Listed products are for informational purposes only and are not intended to replace the clinical judgment of the prescriber.
This document contains references to brand-name prescription drugs that are trademarks or registered trademarks of pharmaceutical manufacturers not affiliated with CVS Caremark.
This list represents branded products in CAPS, branded generics in uppercase and lowercase Italics, and generic products in lowercase italics. Some strengths or dosage forms may not be included in the high-deductible health plan-health savings account (HDHP-HSA) Preventive Therapy Drug List and certain products or categories may not be covered, regardless of their appearance in this document. Please check with your plan provider should you have any question above coverage.

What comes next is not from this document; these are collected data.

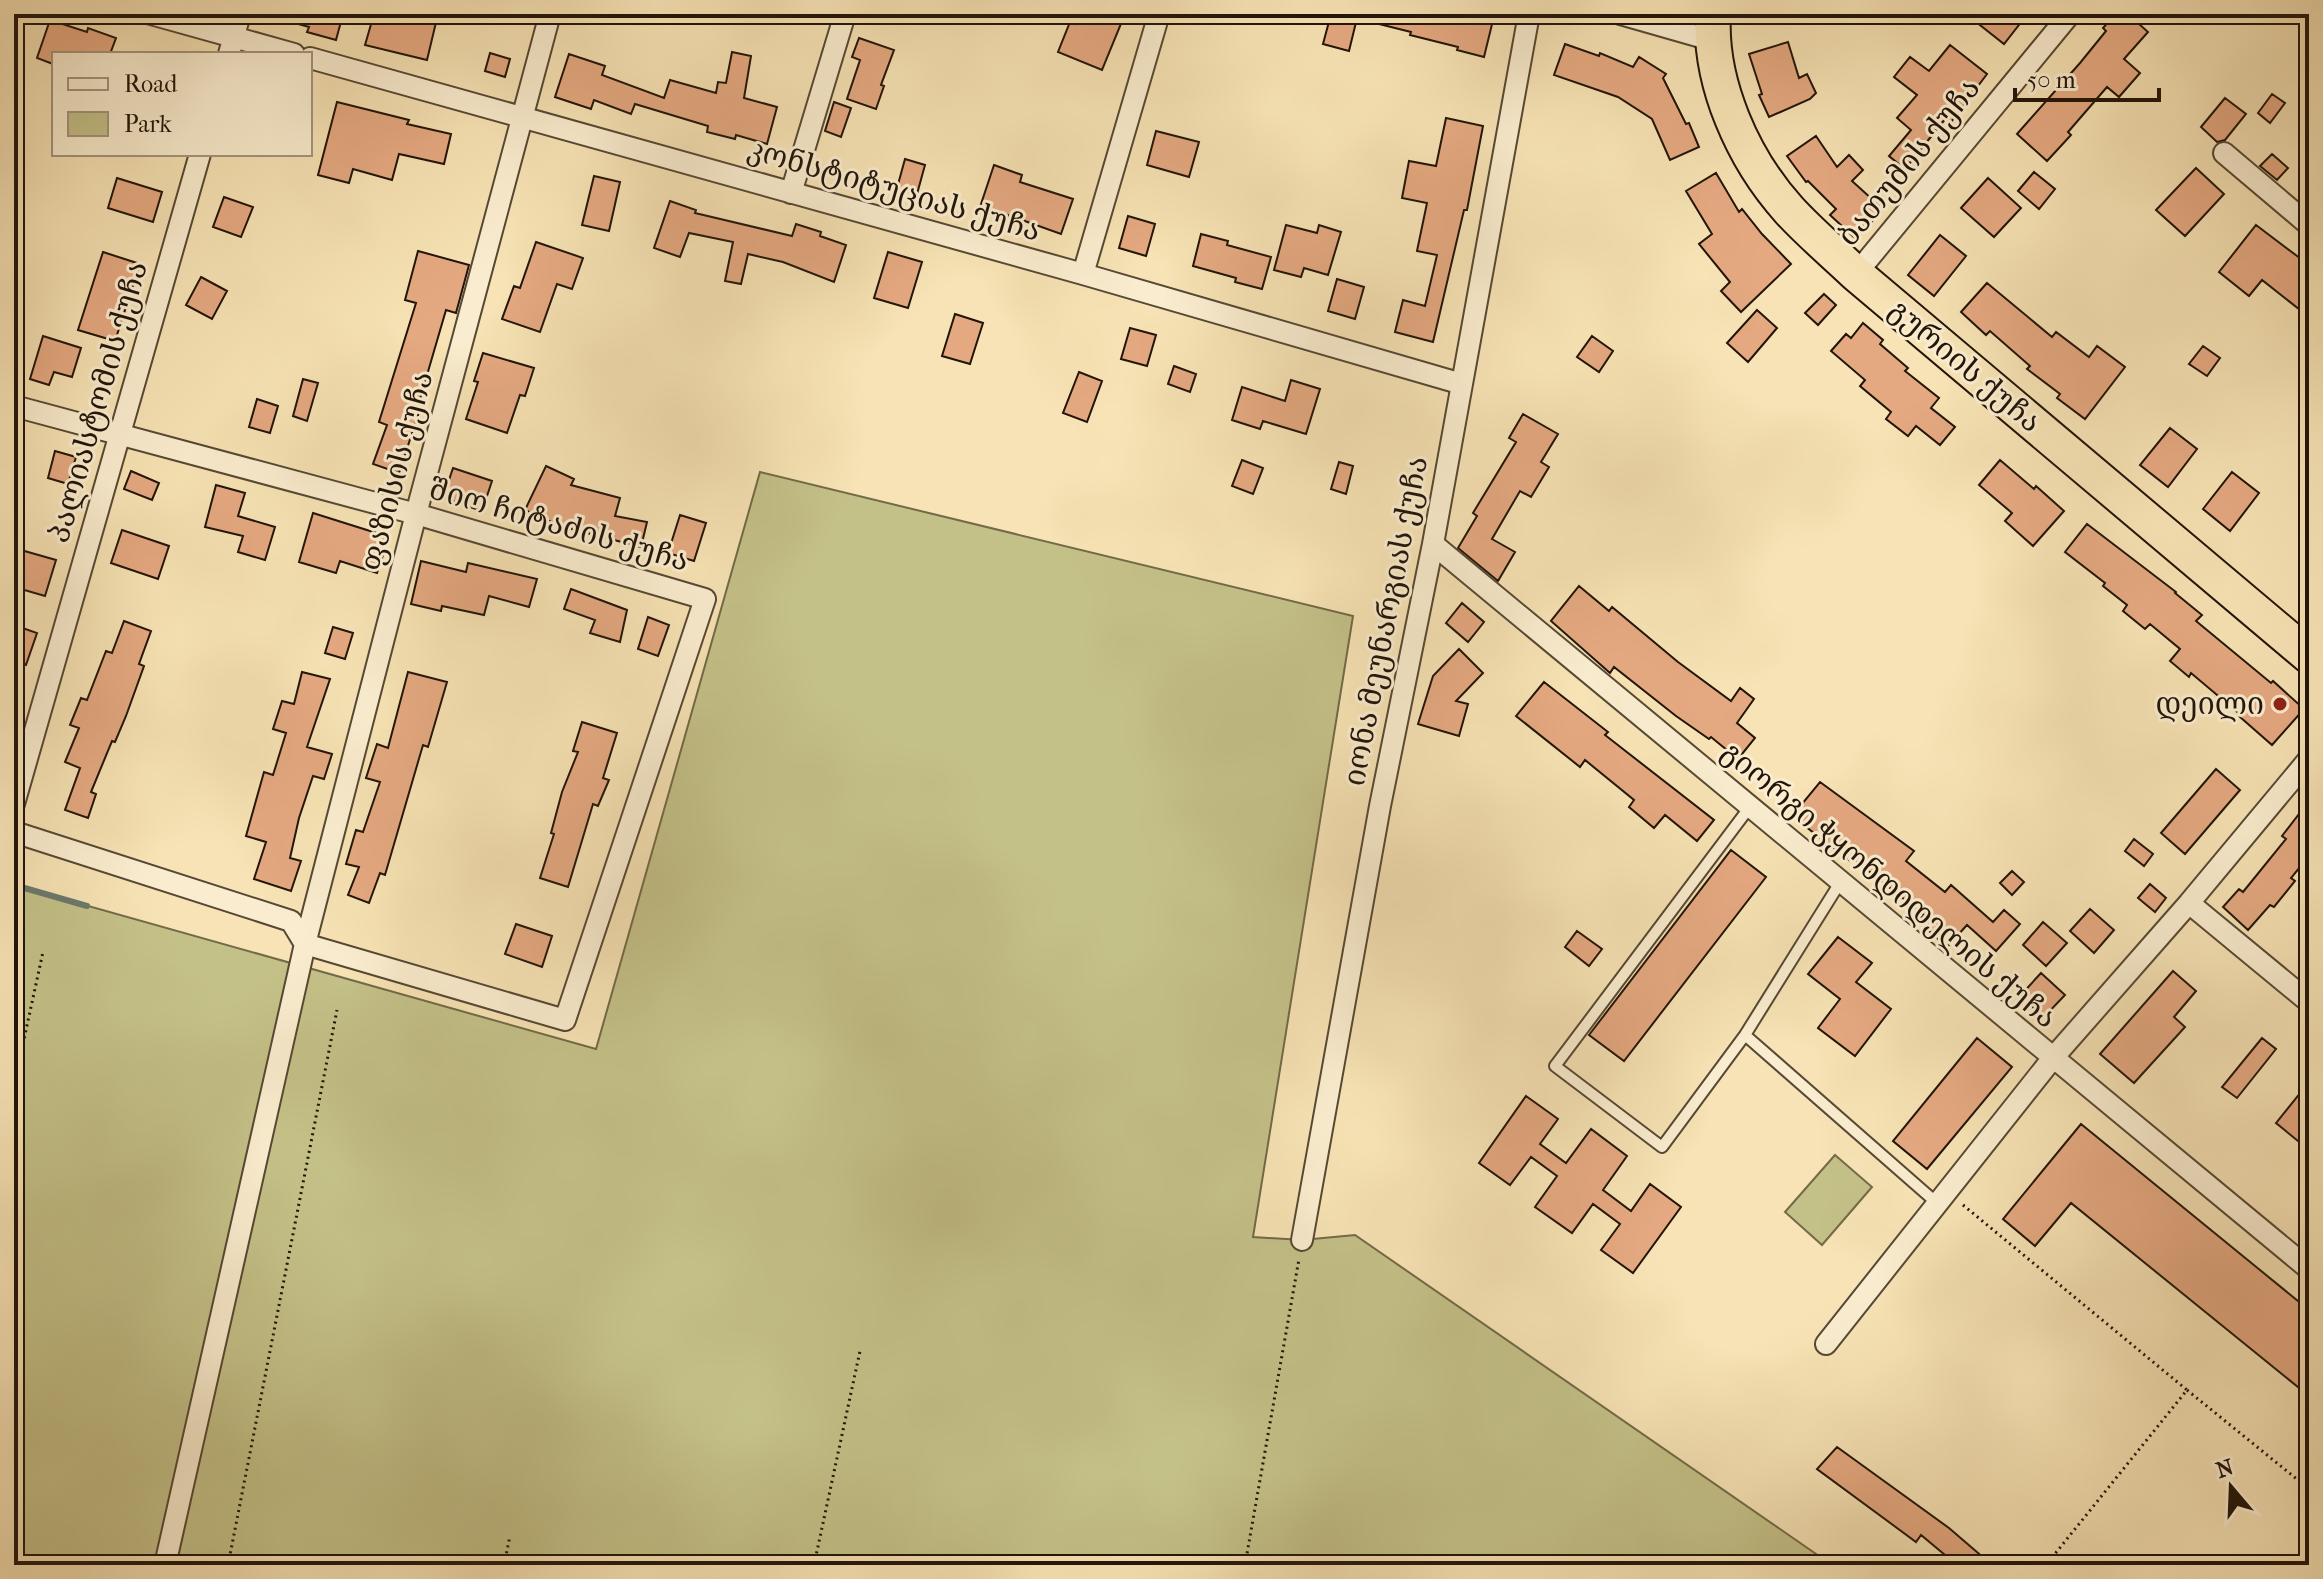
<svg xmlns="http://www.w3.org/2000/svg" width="2323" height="1579" font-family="'IM FELL French Canon','Noto Serif Georgian',serif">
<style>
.green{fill:#c4c188;stroke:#726a48;stroke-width:2}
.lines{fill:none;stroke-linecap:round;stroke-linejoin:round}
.stream{stroke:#6b7a6d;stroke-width:6}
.building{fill:#e5a981;stroke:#211409;stroke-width:2}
.service-casing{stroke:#564834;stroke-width:14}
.minor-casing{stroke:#564834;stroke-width:24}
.trunk-casing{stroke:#211409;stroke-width:38}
.path{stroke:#211409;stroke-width:3;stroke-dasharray:2 4;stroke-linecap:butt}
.service{stroke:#faedcf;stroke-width:10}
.minor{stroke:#faedcf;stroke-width:20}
.trunk{stroke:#f7e3b5;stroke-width:34}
.poi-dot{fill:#8f2418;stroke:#faedcf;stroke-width:3}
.labels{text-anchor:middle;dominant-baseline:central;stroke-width:6;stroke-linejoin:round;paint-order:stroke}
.street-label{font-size:30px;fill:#211409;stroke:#faedcf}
.poi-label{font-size:30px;fill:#211409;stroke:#faedcf;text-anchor:end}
</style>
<rect width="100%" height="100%" fill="#f7e3b5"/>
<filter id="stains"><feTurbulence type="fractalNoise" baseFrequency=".0025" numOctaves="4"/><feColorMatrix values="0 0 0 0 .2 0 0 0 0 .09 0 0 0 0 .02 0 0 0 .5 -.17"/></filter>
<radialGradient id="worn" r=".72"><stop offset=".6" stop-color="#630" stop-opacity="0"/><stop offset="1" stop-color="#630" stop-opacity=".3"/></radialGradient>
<path class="green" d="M760,472L1353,616L1253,1237L1302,1240L1355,1235L1832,1565H14V885L596,1049Z
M1835,1155L1872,1187L1822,1245L1785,1212Z"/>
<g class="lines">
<path class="stream" d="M14,885L87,906"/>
</g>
<path class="building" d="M278,14H343L336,40L307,32L309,27L277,18Z
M374,14H438L427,60L365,45Z
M1078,14H1125L1102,70L1058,52L1070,22L1076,24Z
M1331,14H1358L1349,51L1323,44Z
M1364,14H1484L1494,16L1484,57L1457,50L1458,47L1410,35L1411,32L1363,20Z
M1966,14H2012L2022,21L2004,44Z
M2115,14H2128L2148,32L2124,59L2140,73L2119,97L2107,87L2068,132L2071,135L2047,161L2017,134L2080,63L2106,31L2103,28Z
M50,20L87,32L88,28L116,38L110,54H54L53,64L37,58Z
M859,38L894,50L881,85L884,86L876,109L847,99L860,60L852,57Z
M1788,42L1799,78L1807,74L1816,93L1810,99L1769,117L1759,95L1762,94L1749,54Z
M1565,44L1599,56L1600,53L1633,67L1639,57L1666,74L1663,78L1686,124L1689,123L1699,147L1670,160L1652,119L1618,97L1554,75Z
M1950,45L1987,74L1951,122L1946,118L1905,169L1889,156L1911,130L1897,118L1917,95L1894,77L1910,57L1929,71Z
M732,52L751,56L744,98L777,107L767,144L736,135L735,139L707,132L708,126L635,104L631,114L594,100L591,109L555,97L569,54L605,66L602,75L664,98L670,80L716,93L718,82L726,83Z
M490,53L510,59L505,77L485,71Z
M2272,94L2285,103L2270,123L2258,113Z
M2225,98L2246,114L2225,140L2217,142L2201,127Z
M337,102L409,120L407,124L451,134L444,164L399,154L392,180L353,169L349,183L318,175Z
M834,102L851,108L841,137L825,131Z
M1446,118L1483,126L1467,210H1464L1433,342L1395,332L1403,300L1425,306L1437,255L1417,251L1427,203L1402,198L1409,161L1436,166Z
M1156,131L1199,142L1189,177L1147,165Z
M1816,136L1837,167L1849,155L1863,170L1852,181L1883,209L1856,239L1830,215L1836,209L1808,181L1806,182L1787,156Z
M2272,154L2288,168L2277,180L2260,166Z
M905,159L925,165L917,194L897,188Z
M994,165L1022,175L1020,182L1073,199L1061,234L1008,215L1007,219L979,210Z
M2196,168L2224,194L2185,236L2156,210Z
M2034,172L2055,189L2039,209L2018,191Z
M1716,173L1739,212L1742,209L1762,234L1791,264L1741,312L1721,291L1730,282L1699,244L1712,234L1686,191Z
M594,176L620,182L609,231L582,225Z
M117,178L162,192L153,222L108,208Z
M1988,178L2021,208L1994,237L1961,208Z
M224,197L253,207L241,237L213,227Z
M670,201L696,210L695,213L792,236L796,224L821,232L820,236L846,245L834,282L783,262L748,254L741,284L725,281L733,242L689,233L680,257L654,248Z
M1128,216L1155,224L1146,256L1119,248Z
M1286,225L1317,233L1319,225L1341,232L1328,275L1304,268L1301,277L1274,270Z
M2256,225L2309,265V317L2262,280L2249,296L2219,272Z
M1201,234L1228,241L1227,245L1271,257L1262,289L1235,282L1236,278L1193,266Z
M1940,235L1966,256L1934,296L1908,275Z
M536,242L583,258L572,289L557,284L540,332L502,319L514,286L520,288Z
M418,251L469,265L456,313L446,310L420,399L423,400L399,473L373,464L387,425L379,422L416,303L405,300Z
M103,252L140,264L115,341L78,330Z
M888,252L922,262L908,308L874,298Z
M201,277L227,291L212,319L186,305Z
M1337,279L1364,287L1355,319L1328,311Z
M1987,283L2052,337L2056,332L2089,357L2097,346L2125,367L2085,419L2057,398L2060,394L2027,369L2030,366L1990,331L1986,335L1961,312Z
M1824,294L1836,305L1818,325L1805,313Z
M1757,310L1777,328L1748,362L1727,343Z
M955,314L983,323L970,364L942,356Z
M1863,323L1883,340L1880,344L1908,368L1905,371L1939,398L1931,408L1955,427L1940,445L1916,426L1908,436L1886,419L1891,412L1860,386L1865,380L1831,351L1846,334L1851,338Z
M1130,328L1156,335L1147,366L1121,359Z
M43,336L81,348L72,377L54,372L49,385L30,379Z
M1592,336L1613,351L1599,372L1577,357Z
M2203,346L2220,358L2207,376L2189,364Z
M483,353L534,368L525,396L520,395L507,433L466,419L478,382L474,381Z
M1174,366L1196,374L1190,392L1168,384Z
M1079,372L1102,381L1087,422L1063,413Z
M303,379L318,383L307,421L293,416Z
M1291,380L1320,389L1306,434L1263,421L1260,429L1232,420L1242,387L1285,401Z
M257,399L278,406L270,433L249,427Z
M1523,414L1558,434L1541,462L1549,467L1531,497L1520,491L1492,539L1515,552L1498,581L1458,548L1477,516L1473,513L1516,442L1509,438Z
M2170,428L2197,449L2168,487L2140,465Z
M55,451L76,457L68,484L48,478Z
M1242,460L1263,468L1253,494L1232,486Z
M2000,460L2034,489L2036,486L2064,511L2033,546L2005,521L2012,513L1979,485Z
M1339,462L1353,466L1346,494L1331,489Z
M546,466L574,479L571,485L620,498L615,516L647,522L641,547L560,526L525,510Z
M453,468L492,481L482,511L443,498Z
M131,471L159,483L152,500L124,489Z
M2232,472L2259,493L2230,531L2203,509Z
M216,485L245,493L238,516L275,527L265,560L238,552L243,536L205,527Z
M313,513L389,537L377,573L340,561L336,573L299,562Z
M680,515L706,523L694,561L668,553Z
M2087,524L2176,592L2175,593L2202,615L2196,621L2271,683L2273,681L2304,709L2272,745L2240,717L2242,716L2191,673L2189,677L2170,661L2180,649L2150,624L2145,629L2123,611L2127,605L2103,586L2105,583L2065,552Z
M122,530L169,546L158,579L111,563Z
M14,548L56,560L45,596L14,587Z
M421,561L466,572L468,563L537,579L529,607L489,596L484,615L442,606L441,611L411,604Z
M1579,586L1609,611L1612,607L1678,662L1731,701L1740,688L1754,699L1737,723L1755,738L1738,759L1711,737L1709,739L1676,716L1614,667L1610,673L1551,621Z
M571,589L627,610L620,642L590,633L595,620L564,609Z
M1462,603L1484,622L1468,642L1446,623Z
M648,617L669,625L658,656L638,649Z
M124,621L151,631L139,664L144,666L126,716L115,742L112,741L91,792L96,794L88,818L65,810L80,768L65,762L79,728L70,725L81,698L87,700L106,651L112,653Z
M14,625L37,633L26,665L14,660Z
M333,627L353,633L345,659L325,653Z
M1459,649L1483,673L1456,701L1468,704L1459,736L1418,724L1433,676Z
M302,672L330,679L307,747L332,754L324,779L313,776L299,818L290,858L301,861L291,891L254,879L266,842L246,836L264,772L273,775L286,733L273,729L282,701L294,704Z
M408,672L447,682L428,747L423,745L385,875L380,873L369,903L348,895L359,867L346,864L356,830L363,832L380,782L366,778L377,744L388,748Z
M1544,682L1608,732L1605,735L1714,820L1697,841L1665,815L1654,828L1629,807L1634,800L1585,760L1580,767L1516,716Z
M582,722L617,733L603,778L609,780L598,806L593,804L568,887L540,878L554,834L551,833L562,792L578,752L573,751Z
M2216,769L2240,790L2185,854L2161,833Z
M1820,782L1914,851L1906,861L1945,892L1951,885L1993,922L2004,910L2020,924L1996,951L1967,925L1947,947L1918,921L1924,915L1851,857L1849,860L1792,816Z
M2309,801V856L2291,878L2295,881L2274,907L2270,905L2248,930L2223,907L2239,889L2243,892L2286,839L2282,836Z
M2134,839L2153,854L2144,866L2125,851Z
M1731,850L1766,877L1624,1061L1589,1035Z
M2012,871L2024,882L2012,895L2000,883Z
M2150,884L2166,898L2155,912L2138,898Z
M2090,909L2114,930L2094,953L2070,931Z
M2043,922L2067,943L2046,966L2023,945Z
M516,924L552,936L542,967L505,954Z
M1577,931L1602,949L1589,966L1565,947Z
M1838,937L1872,963L1856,982L1891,1009L1855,1056L1818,1028L1840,999L1808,974Z
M2173,971L2196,991L2174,1017L2185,1027L2134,1083L2100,1054Z
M2041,973L2065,995L2044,1017L2020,996Z
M1977,1038L2012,1067L1927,1169L1893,1141Z
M2262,1038L2276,1049L2237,1098L2222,1087Z
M2309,1082V1150L2276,1123Z
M1526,1096L1558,1119L1540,1144L1566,1163L1591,1129L1627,1156L1603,1190L1631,1211L1650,1184L1681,1207L1633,1273L1601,1250L1620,1224L1593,1204L1572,1233L1535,1207L1557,1176L1531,1157L1510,1185L1479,1163Z
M2081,1124L2309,1310V1396L2071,1203L2035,1246L2003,1219Z
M1837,1447L1949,1528L1992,1565H1957L1921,1535L1916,1542L1817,1469Z"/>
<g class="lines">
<g class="service-casing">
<path id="service" d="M1749,808L1555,1066L1662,1147L1745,1035L1841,881
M1745,1035L1938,1204"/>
</g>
<g class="minor-casing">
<path id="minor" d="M151,14L294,54
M1620,14L1711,40
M229,54L240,14
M310,58L1083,274L1462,384
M2224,153L2309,225
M791,193L845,14
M1083,274L1159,14
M1856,274L2070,14
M14,406L416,514L705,599L565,1020L305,944L291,921L14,832
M1433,544L2309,1269
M14,804L200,154
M2189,903L2309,1002
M1302,1240L1380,806L1433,544L1529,14
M1826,1344L2052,1059L2189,903L2309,759
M165,1565L305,944L416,514L550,14"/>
</g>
<g class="trunk-casing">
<path id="trunk" d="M1713,14C1709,83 1743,159 1789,210C1810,233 1834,253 1856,274L2309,656"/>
</g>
<path class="path" d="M14,1085L43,952
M1963,1205L2187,1390L2046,1565
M2187,1390L2309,1489
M228,1565L337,1010
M504,1565L510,1536
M814,1565L860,1351
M1245,1565L1299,1259"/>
<use href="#service" class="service"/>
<use href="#minor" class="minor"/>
<use href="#trunk" class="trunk"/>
</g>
<circle class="poi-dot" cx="2280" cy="704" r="8"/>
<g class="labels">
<g class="street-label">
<text transform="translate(1909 162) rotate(-51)">ბათუმის ქუჩა</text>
<text transform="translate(894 190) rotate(16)">კონსტიტუციას ქუჩა</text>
<text transform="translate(1965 366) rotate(40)">გურიის ქუჩა</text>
<text transform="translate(98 402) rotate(-74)">პალიასტომის ქუჩა</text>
<text transform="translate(397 471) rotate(-75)">ფაზისის ქუჩა</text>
<text transform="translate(559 525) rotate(16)">შიო ჩიტაძის ქუჩა</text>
<text transform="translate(1386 621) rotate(-79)">იონა მეუნარგიას ქუჩა</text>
<text transform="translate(1889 885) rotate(40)">გიორგი ჭყონდიდელის ქუჩა</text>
</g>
<g class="poi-label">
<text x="2264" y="704">დეილი</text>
</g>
</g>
<rect width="2323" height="1579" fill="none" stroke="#f7e3b5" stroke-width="48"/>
<rect x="16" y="16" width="2291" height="1547" fill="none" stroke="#211409" stroke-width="4"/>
<rect x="24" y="24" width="2275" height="1531" fill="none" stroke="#211409" stroke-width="2"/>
<rect x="52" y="52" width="260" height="104" fill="#faedcf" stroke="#a39680" stroke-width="2"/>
<rect x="68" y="78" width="40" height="12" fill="#faedcf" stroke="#a39680" stroke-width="2"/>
<text x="124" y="92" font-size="24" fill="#211409">Road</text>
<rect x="68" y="112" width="40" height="24" fill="#c4c188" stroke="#a39680" stroke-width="2"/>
<text x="124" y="132" font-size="24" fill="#211409">Park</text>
<g transform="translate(2231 1487) rotate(341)" stroke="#faedcf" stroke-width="6" paint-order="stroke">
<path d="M0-6L14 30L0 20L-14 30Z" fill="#211409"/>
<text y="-12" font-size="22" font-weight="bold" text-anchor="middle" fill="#211409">N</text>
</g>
<path d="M2015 88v12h144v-12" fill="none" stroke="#211409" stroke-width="4"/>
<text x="2027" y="88" font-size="24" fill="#211409" stroke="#faedcf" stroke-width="6" paint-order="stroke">50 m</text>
<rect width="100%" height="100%" filter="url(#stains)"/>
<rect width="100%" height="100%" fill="url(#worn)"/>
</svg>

Additional medications may be included in this list from time to time in compliance with ACA requirements and/or Internal Revenue Service (IRS) guidance.
This Preventive Drug List has been adopted by the referenced health plan. This Preventive Services list and the HDHP-HSA Preventive Therapy Drug List should be modified as necessary or desired by the plan sponsor based on the advice of the plan sponsor’s counsel.